(TASK A):
Answer these from the passage on cuprates:
(i) What temperature dependence does the Hall mobility show?
(ii) Which compound is given as an example where stripes appear?
(iii) Roughly what share of itinerant charges does the CDW localize at high fields and low temperatures?

(PASSAGE PROVIDED):
A remarkable feature of cuprates is that the Hall mobility is essentially universal, exhibiting T\(^2\) temperature dependence in agreement with the notion that the itinerant charges do not change their Fermi liquid character, which is clearly identified both in the highly overdoped and pseudogapped regimes. Consequently, the effective mass [52], Fermi velocity [59] as well as the umklapp [101, 102] scattering rate are doping- and compound-independent [23, 26, 27]. The whole phenomenology of cuprates can then be encompassed by only two rather simple equations [Eqs. (1) and (2)], where the itinerant charge density is directly read from the resistivity (or Hall coefficient) [26,27,28]. Accordingly, the pseudogap formation is a gradual/percolative process that is nearly complete at the characteristic pseudogap temperature, which leaves nodal p states (arcs) unchanged. The formation of antinodal gaps is thus associated with Mott-like (q=0) localization, which is the highest energy scale in the cuprate problem, contributing to the material binding [83]. All the other, often material-specific, orders or ordering tendencies, including superconductivity, should be seen as emergent phenomena. For example, the broken (q = 0) symmetry states observed within the pseudogap, such as \(\mathbf {q} = 0\) magnetic order [103, 104], or electronic nematicity [105, 106], might be seen as emergent phenomena related to the charge localization. As already pointed out, the fluctuation of the localized charge might be seen as real charge motion, that is, as an intracell current [5]. Acquiring coherency among the cell currents would lead to a current-loop ordered state [107], measurable by neutrons [103, 104].

It is also well established that even a tiny doping causes buckling of the CuO\(_2\) planes, which might be seen also as planar bond-angle disorder, or in other words, creation of HTT/LTT/LTO disorder. In our view, this is a simple consequence of hole localization which must also be compatible with the itinerant subsystem, which naturally causes a local distortion. Notably, the value of the charge transfer gap is well defined in the parent compound, while the doped material shows a broad gap distribution (Fig. 4). Depending on the overall crystal structure as a result of negotiation/competition of the three involved subsystems (two electronic and lattice) either short-range HTT/LTT/LTO disorder will be present (e.g., Tl2201 [108], or nematicity will appear (e.g., Y123 [109] or BSCCO [110]) or in some cases stripes (e.g., LSCO [111]) which correspond to two different conformations of the CuO\(_6\) octahedra assigned to two types of stripes with different (LTO-like or HTT-like) lattices [112]. Finally, it should be mentioned that the currently much-discussed CDW correlations seem not to be related to the localized charge, but that they should be primarily associated with the itinerant subsystem. The CDW wave-vector connects the ends of the arcs [113] and accordingly reconstructs the Fermi surface, localizing about 3\(\%\) of itinerant charges in a CDW ordered state at high fields (above 30 Tesla) and low temperatures (below 20 K) [23].

(TASK B):
Write out the rows again, replacing "ビュー" with "閲覧" wherever it occurs and keeping everything else the same. Leave the pictures out.

(DATA SHOWN):
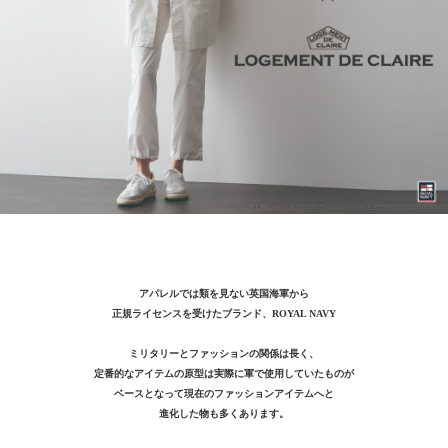
アパレルでは類を見ない英国海軍から
正規ライセンスを受けたブランド、ROYAL NAVY
ミリタリーとファッションの関係は長く、
定番的なアイテムの原型は実際に軍で使用していたものが
ベースとなって現在のファッションアイテムへと
進化した物も多くあります。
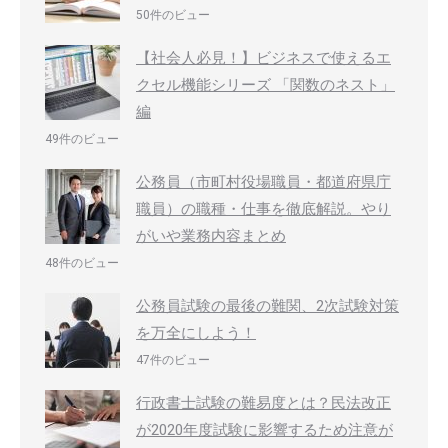
50件のビュー
【社会人必見！】ビジネスで使えるエ
クセル機能シリーズ 「関数のネスト」
編
49件のビュー
公務員（市町村役場職員・都道府県庁
職員）の職種・仕事を徹底解説。やり
がいや業務内容まとめ
48件のビュー
公務員試験の最後の難関、2次試験対策
を万全にしよう！
47件のビュー
行政書士試験の難易度とは？民法改正
が2020年度試験に影響するため注意が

(WRITTEN SOLUTION A):
(i) A T² dependence.
(ii) LSCO.
(iii) About 3%.

(WRITTEN SOLUTION B):
アパレルでは類を見ない英国海軍から
正規ライセンスを受けたブランド、ROYAL NAVY
ミリタリーとファッションの関係は長く、
定番的なアイテムの原型は実際に軍で使用していたものが
ベースとなって現在のファッションアイテムへと
進化した物も多くあります。
50件の閲覧
【社会人必見！】ビジネスで使えるエ
クセル機能シリーズ 「関数のネスト」
編
49件の閲覧
公務員（市町村役場職員・都道府県庁
職員）の職種・仕事を徹底解説。やり
がいや業務内容まとめ
48件の閲覧
公務員試験の最後の難関、2次試験対策
を万全にしよう！
47件の閲覧
行政書士試験の難易度とは？民法改正
が2020年度試験に影響するため注意が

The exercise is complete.